- **Description of the task**
In the entries below, swap "Беллона" for "Bellona" from the line with "r, Институт правовой" up to and including the line with "урятия, Uralic, UnKremlin, Международная". Write out only those lines, leaving everything else in them unchanged.

Extracted records
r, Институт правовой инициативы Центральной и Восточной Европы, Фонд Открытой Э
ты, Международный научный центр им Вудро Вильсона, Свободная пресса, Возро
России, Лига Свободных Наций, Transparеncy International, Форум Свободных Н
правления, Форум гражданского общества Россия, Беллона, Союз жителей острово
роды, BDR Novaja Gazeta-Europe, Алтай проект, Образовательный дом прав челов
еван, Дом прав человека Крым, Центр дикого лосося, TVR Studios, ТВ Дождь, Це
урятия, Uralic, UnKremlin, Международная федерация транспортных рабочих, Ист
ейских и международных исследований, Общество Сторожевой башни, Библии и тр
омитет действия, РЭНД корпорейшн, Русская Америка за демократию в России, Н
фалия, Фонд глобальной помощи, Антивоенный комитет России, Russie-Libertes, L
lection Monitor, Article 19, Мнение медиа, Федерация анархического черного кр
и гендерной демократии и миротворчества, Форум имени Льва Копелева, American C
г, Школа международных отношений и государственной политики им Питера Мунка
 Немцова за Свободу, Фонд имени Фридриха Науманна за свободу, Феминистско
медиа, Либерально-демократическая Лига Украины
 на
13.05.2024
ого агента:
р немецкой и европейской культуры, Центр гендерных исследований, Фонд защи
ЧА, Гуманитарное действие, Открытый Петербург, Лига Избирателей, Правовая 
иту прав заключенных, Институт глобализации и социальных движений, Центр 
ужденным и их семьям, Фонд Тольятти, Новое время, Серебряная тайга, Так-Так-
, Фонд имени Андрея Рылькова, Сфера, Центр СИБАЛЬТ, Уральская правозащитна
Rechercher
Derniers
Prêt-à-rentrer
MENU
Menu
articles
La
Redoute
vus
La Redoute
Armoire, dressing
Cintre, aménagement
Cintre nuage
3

--

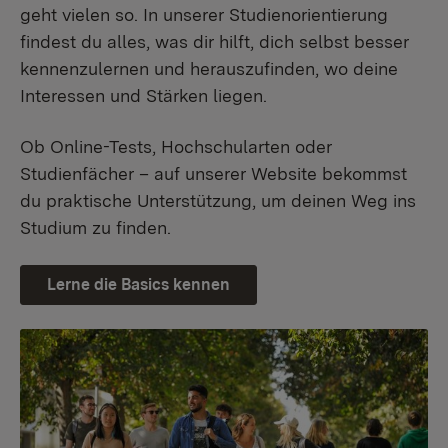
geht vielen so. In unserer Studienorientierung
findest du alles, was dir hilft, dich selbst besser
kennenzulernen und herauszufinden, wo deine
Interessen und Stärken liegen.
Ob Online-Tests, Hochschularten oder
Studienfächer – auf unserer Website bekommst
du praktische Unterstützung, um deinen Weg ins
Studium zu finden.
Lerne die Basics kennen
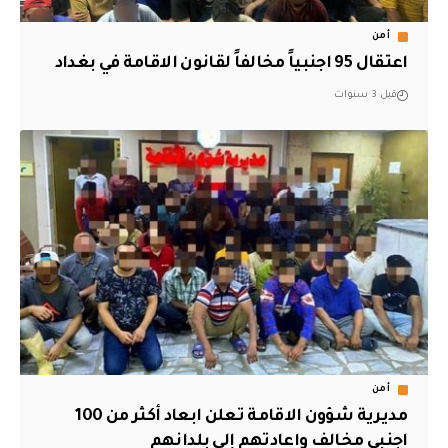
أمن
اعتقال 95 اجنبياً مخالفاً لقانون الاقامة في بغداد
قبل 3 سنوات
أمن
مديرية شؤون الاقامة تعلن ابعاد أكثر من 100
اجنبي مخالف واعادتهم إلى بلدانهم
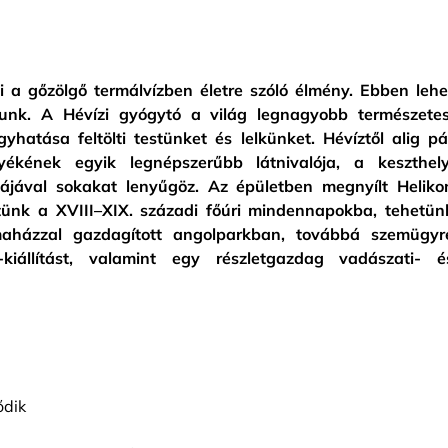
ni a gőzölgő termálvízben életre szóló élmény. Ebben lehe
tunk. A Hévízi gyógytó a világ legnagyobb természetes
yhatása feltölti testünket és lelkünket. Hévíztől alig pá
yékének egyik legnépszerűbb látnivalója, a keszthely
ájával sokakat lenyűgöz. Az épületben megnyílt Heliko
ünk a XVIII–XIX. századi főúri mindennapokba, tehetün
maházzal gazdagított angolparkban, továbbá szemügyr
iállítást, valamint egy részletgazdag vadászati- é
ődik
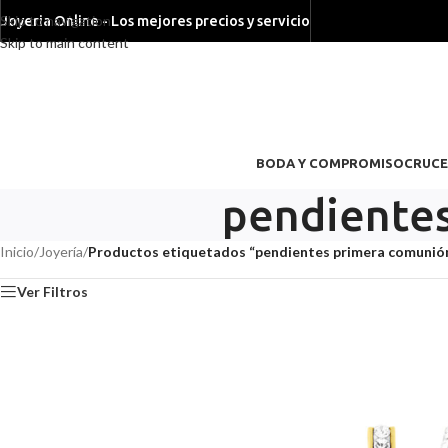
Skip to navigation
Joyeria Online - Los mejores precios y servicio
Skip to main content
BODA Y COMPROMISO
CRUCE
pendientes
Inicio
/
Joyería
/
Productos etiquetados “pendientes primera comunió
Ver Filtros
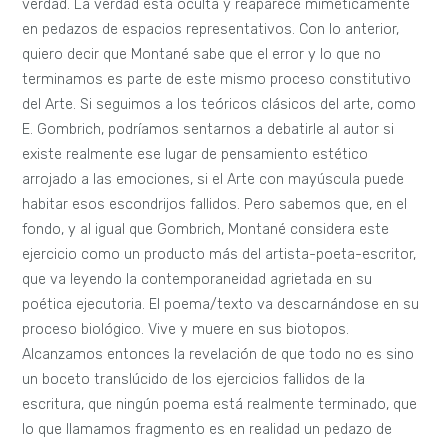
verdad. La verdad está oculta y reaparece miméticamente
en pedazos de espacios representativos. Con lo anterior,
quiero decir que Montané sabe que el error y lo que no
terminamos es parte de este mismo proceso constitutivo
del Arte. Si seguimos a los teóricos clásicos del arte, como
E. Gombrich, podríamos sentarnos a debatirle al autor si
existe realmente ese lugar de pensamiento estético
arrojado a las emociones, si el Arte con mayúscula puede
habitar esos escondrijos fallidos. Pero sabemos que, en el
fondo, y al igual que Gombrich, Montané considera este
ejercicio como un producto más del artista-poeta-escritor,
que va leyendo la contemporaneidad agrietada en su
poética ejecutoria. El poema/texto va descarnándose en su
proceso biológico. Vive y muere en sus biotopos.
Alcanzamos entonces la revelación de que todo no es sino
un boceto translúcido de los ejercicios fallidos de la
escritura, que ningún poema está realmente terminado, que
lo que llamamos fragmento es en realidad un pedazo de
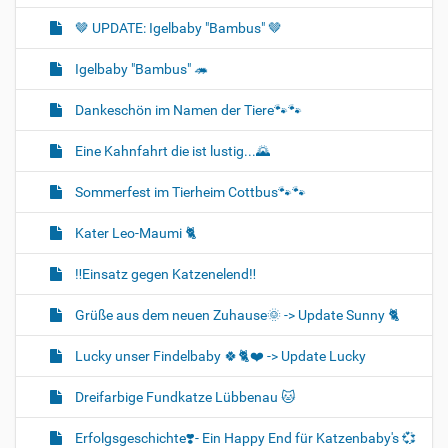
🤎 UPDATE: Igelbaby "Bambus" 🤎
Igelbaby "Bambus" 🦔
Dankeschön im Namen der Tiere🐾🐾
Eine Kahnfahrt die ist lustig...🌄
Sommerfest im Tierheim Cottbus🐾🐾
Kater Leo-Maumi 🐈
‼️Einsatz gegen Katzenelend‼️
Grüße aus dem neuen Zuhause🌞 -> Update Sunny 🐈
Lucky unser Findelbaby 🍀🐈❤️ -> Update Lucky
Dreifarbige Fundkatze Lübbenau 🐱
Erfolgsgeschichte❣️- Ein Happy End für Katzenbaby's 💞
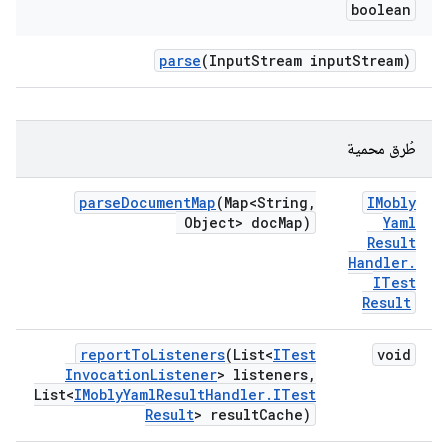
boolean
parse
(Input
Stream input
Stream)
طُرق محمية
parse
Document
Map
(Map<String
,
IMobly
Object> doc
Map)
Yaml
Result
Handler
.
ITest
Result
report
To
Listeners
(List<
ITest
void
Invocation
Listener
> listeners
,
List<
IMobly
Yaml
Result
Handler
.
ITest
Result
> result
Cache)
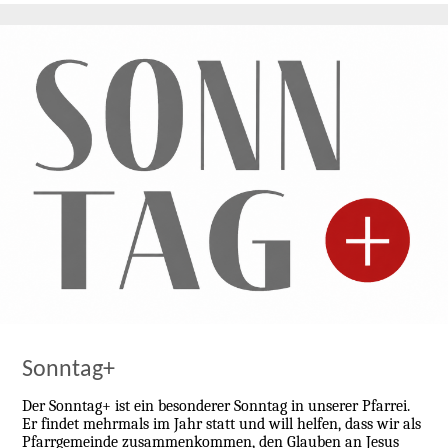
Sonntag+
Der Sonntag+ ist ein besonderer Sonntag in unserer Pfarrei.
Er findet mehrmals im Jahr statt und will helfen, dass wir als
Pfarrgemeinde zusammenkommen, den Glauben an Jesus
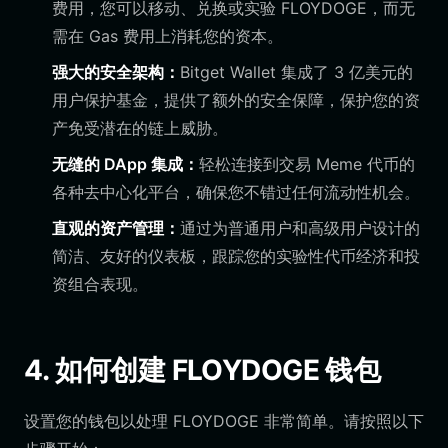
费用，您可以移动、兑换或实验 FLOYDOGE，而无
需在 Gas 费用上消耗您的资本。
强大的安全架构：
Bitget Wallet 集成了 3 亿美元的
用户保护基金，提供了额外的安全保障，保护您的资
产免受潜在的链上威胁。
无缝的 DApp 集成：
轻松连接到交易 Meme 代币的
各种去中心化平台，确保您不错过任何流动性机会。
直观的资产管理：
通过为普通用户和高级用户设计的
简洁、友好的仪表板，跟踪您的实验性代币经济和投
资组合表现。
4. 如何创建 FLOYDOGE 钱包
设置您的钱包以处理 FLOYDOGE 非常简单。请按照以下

- **Output of the exercise**
r, Институт правовой инициативы Центральной и Восточной Европы, Фонд Открытой Э
ты, Международный научный центр им Вудро Вильсона, Свободная пресса, Возро
России, Лига Свободных Наций, Transparеncy International, Форум Свободных Н
правления, Форум гражданского общества Россия, Bellona, Союз жителей острово
роды, BDR Novaja Gazeta-Europe, Алтай проект, Образовательный дом прав челов
еван, Дом прав человека Крым, Центр дикого лосося, TVR Studios, ТВ Дождь, Це
урятия, Uralic, UnKremlin, Международная федерация транспортных рабочих, Ист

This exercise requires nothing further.